The primary driver behind these declines was a shift in product mix within the Information Technology Asset Disposition (ITAD) segment in North America, which affected both revenue and profitability. Meanwhile, the packaging division saw modest revenue growth but was weighed down by one-off costs, leading to weaker-than-expected EBITDA.
Leadership Changes Signal a New Direction
In response to operational challenges, Close the Loop appointed Kesh Nair as Executive Director and CEO of Australia, and Matthew Zimmer as CEO of the USA. These leadership changes underscore the company’s commitment to stabilising and growing its North American ITAD operations, a strategically important market. Mr Nair highlighted the resilience in demand despite earnings pressure and emphasised the management team’s dedication to returning the business to positive performance in the medium term.

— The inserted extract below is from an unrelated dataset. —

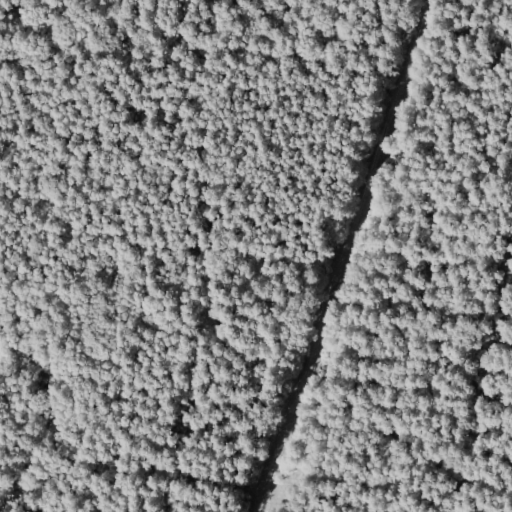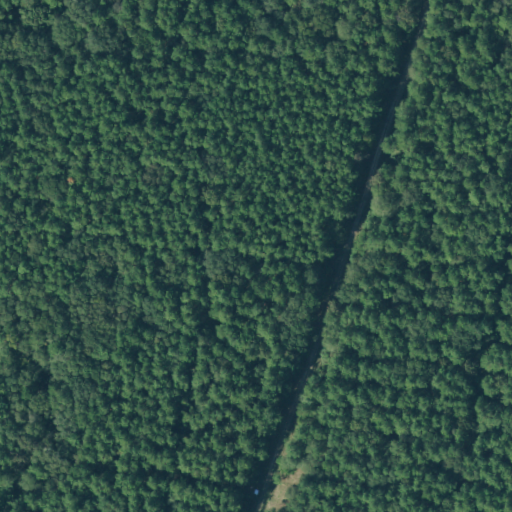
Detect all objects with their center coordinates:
road: (343, 256)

Strategic Pillars for FY26
Looking ahead, Close the Loop has outlined five strategic pillars designed to improve financial performance and operational efficiency in FY26. These include improving cash conversion through faster payment terms and inventory management; maintaining packaging performance by expanding sales and leveraging international operations; increasing ITAD volumes globally by capitalising on existing contracts and partner networks; expanding OEM customer acquisition and bundling services; and enhancing cost efficiencies, particularly through the ramp-up of a new Mexicali, Mexico facility.
The Mexicali plant, recently approved to recycle computer hardware under the IMMEX program, is expected to boost operational cost efficiency and support volume growth. Management anticipates that cost-out initiatives will begin delivering benefits from the second half of FY26 onwards.
Balancing Challenges with Opportunity
Despite the financial setbacks, Close the Loop remains optimistic about its long-term prospects in the circular economy. The company’s diversified footprint across Australia, North America, South Africa, and Europe positions it well to leverage cross-selling opportunities and economies of scale. However, the path to recovery hinges on successful execution of its strategic initiatives and stabilising the ITAD segment’s performance.
Investors will be watching closely to see how the new leadership team navigates these challenges and whether the FY26 strategy can translate into tangible improvements in earnings and cash flow.
Bottom Line?
Close the Loop’s FY25 results underscore the urgency of its strategic reset as it aims to turn around earnings and strengthen its position in the circular economy.
Questions in the middle?
- How quickly can the new leadership stabilize and grow the North American ITAD business?
- What impact will the Mexicali facility have on cost efficiency and volume growth in FY26?
- Can the company’s five strategic pillars deliver a meaningful financial turnaround within the next 12 months?